Some applications just naturally go well together. For me, it’s usually whatever app I’m using to read, and whatever app I’m using to take notes. If you’re the kind of person who always has multiple windows open, however, it can be hard to keep these sorts of program sets together.

This is where Glue, a free and open source application from Ukraine-based developer Andriy Konstantynov, really shines: This application lets you connect any two desktop windows so they remain side by side even as you move them around. If you vertically resize one, the other one will grow or shrink to match it.
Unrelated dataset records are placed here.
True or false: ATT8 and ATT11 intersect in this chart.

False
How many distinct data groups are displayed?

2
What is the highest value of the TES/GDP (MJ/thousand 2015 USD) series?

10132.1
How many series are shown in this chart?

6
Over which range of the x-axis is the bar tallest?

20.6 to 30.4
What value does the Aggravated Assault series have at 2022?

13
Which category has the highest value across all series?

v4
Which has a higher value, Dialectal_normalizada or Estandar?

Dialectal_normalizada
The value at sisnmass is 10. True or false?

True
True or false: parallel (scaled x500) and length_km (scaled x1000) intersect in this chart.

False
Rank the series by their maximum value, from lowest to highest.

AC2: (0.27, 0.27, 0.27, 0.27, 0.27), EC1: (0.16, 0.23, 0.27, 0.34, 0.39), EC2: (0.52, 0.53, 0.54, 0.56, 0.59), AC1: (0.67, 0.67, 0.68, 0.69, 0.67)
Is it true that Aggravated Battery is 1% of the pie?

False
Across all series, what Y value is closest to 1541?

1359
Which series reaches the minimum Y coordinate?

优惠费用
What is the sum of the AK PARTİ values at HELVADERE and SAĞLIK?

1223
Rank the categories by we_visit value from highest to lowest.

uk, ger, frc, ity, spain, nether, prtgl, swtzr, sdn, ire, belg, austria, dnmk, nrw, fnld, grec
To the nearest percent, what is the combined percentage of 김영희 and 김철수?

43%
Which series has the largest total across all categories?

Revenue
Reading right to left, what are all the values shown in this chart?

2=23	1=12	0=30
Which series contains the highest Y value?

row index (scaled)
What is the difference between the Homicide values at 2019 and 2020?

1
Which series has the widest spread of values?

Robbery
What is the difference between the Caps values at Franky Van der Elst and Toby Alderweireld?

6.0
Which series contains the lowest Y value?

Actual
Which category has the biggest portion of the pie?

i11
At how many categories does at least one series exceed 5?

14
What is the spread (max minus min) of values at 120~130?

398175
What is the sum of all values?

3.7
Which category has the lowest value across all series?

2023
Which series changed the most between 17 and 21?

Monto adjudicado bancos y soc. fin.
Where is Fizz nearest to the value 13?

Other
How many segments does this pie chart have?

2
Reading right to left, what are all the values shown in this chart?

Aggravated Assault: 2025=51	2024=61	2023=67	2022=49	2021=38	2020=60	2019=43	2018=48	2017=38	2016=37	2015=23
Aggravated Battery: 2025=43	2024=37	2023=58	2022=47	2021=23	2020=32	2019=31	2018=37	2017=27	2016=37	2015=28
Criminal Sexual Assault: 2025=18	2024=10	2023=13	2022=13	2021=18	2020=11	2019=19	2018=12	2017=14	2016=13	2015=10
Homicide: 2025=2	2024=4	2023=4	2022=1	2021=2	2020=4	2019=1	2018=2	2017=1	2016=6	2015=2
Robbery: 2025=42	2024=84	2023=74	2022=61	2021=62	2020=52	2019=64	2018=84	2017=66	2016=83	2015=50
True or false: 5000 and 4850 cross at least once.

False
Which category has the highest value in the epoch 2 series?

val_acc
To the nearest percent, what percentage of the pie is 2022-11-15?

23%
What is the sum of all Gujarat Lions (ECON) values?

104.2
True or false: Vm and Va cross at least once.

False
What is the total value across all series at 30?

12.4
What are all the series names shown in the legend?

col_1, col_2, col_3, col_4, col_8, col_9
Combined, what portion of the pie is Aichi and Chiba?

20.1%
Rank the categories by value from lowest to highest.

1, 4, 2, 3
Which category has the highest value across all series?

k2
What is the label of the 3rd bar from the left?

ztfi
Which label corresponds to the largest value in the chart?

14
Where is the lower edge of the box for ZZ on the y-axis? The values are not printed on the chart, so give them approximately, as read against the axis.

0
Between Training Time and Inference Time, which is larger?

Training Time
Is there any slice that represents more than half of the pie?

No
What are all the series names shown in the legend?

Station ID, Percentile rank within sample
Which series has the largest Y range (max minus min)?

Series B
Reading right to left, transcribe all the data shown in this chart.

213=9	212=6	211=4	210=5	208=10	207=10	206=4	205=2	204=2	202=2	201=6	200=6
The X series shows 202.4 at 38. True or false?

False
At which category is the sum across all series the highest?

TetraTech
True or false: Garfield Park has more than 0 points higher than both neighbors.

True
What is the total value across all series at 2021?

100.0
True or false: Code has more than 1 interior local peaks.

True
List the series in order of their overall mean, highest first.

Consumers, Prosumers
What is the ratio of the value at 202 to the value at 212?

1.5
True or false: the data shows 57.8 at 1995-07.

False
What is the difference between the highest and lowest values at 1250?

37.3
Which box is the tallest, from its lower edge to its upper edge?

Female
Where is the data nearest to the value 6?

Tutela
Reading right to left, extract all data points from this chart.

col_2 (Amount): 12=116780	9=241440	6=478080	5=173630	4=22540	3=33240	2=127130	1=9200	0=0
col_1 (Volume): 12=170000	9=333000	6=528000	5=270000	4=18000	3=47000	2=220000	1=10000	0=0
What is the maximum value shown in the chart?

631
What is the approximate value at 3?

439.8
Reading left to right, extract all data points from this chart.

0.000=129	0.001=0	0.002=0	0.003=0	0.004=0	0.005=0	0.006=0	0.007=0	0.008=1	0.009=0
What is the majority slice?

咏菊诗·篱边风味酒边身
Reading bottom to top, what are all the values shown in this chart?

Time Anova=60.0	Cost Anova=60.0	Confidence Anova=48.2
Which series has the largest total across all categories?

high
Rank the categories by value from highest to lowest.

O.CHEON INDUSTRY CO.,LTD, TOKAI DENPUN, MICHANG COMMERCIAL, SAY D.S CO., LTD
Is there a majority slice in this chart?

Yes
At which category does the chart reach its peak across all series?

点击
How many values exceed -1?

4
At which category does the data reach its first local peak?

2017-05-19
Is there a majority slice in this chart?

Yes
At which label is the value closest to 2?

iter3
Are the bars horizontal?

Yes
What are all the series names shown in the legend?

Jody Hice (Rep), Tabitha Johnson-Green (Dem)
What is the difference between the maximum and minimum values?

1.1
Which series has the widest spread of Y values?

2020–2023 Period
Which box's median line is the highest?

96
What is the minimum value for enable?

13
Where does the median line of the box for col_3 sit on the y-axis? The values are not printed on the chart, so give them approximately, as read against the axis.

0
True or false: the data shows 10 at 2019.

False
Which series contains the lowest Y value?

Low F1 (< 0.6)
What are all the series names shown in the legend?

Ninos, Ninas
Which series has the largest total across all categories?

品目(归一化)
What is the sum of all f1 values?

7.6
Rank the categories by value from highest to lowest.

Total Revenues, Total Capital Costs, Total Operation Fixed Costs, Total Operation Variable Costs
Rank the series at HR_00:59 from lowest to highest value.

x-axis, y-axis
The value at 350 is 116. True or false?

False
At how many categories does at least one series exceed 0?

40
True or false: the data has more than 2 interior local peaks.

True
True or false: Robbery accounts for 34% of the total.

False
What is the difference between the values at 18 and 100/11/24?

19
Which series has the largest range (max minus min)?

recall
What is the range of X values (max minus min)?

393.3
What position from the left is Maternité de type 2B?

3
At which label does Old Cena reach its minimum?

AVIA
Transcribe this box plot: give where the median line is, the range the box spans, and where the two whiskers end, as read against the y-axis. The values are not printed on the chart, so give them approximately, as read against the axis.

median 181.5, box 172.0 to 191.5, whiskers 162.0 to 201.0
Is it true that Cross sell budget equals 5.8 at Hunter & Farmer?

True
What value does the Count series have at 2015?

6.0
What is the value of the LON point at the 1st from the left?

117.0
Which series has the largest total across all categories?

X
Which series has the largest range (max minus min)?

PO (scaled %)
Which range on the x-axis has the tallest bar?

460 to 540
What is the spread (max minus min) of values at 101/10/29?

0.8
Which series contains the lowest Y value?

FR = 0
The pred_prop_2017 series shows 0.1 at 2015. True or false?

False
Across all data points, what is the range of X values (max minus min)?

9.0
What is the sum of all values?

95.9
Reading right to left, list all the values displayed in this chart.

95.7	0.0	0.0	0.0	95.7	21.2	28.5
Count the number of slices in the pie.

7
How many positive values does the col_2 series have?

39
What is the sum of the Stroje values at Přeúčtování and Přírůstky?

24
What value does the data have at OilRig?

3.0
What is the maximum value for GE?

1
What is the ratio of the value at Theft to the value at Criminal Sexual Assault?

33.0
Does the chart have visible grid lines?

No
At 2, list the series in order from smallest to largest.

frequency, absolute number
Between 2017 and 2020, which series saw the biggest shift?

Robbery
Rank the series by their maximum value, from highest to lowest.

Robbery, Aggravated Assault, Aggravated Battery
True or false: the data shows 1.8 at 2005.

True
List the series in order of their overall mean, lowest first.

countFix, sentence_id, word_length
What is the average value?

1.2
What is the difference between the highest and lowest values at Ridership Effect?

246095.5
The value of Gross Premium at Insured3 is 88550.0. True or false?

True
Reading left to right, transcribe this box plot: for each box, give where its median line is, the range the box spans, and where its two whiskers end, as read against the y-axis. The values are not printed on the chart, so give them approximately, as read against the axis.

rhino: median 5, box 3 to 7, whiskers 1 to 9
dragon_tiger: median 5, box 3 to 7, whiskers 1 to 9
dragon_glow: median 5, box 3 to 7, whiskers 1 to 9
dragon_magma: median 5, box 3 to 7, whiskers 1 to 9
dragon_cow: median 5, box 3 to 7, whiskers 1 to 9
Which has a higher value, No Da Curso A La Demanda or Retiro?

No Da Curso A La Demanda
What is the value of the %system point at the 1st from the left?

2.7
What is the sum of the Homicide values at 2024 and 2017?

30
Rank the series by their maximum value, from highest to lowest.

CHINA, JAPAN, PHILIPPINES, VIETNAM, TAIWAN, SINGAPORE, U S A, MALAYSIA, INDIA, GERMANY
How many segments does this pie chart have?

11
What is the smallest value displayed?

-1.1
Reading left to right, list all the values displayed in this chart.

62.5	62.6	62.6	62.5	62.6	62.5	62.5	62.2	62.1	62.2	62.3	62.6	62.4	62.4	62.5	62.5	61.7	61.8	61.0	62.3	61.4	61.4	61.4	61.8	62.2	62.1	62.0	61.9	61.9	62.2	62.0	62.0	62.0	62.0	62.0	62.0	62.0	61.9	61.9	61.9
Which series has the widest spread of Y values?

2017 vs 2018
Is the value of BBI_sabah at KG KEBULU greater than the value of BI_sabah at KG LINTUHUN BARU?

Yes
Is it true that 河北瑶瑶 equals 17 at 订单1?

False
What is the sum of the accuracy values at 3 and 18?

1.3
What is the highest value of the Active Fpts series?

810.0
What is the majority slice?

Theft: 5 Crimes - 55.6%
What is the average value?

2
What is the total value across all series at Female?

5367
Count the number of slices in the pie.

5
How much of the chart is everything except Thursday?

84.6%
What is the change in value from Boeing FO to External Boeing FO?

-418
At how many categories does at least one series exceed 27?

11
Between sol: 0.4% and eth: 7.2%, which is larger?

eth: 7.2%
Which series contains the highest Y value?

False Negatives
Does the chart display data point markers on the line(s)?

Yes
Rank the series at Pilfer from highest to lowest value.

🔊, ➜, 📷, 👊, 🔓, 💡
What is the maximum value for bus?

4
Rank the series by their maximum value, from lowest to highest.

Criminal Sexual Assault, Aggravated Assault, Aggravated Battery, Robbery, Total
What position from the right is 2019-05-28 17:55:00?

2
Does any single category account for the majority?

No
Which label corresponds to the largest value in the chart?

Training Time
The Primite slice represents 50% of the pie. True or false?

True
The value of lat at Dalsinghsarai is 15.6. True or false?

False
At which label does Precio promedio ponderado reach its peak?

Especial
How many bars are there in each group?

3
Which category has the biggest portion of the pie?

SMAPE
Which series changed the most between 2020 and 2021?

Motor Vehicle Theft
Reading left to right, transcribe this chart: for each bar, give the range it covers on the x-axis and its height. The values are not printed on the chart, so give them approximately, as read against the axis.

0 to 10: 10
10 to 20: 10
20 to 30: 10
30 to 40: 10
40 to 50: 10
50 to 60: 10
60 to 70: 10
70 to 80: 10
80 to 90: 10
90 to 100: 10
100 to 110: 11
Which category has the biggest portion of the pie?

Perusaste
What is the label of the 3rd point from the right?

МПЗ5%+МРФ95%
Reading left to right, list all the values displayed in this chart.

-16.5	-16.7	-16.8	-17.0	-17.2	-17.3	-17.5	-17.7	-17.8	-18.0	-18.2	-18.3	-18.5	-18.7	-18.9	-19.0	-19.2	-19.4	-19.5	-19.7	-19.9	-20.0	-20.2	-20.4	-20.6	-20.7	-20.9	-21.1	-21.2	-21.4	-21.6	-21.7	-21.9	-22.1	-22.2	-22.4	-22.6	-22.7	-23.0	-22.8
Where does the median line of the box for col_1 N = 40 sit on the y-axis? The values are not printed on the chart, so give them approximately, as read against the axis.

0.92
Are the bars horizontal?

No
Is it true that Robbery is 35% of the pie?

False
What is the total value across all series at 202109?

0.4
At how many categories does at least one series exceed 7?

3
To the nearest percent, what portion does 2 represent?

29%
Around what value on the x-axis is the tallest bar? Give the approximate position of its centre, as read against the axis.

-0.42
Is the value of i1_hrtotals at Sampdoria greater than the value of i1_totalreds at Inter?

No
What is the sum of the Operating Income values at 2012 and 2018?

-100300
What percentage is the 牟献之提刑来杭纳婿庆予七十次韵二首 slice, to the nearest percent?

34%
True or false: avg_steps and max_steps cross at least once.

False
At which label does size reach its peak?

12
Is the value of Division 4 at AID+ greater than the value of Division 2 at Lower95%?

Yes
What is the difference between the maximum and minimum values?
The results is that the two windows basically act like one. How useful this is depends entirely on your workflow, but I can imagine all sorts of handy pairings. You could glue your to do list app to your email app, so you can keep your daily tasks top of mind. You could paste your AI application of choice to your browser, or the document you’re working on. Or you could pin a Terminal to your Finder window. The point is, you can connect any two applications in a way that visually suggests they’re part of the same workflow.

How to use Glue on Mac

The gluing process starts by clicking the menu bar icon and clicking “Add Glue,” or by using the keyboard shortcut (F9 by default). After doing this, you can connect any two windows by dragging one into the other—you’ll see a blue glow as one window approaches the other, allowing you to see make sure the connection happens correctly. You can unglue windows either from the menu bar, or by simply shaking one of the two windows with the cursor.


What do you think so far?


Credit: Justin Pot

The settings allow you to decide whether the applications will both open when your Mac does, whether to allow the shaking to unglue feature, determine the pixel gap before gluing starts, and set keyboard shortcuts for both gluing and ungluing.

Glue probably isn’t necessary for everyone, but it’s a killer app for people whose brains work a very particular way. If you’re one of them, you’ll wonder how you lived before you could glue two desktop windows together.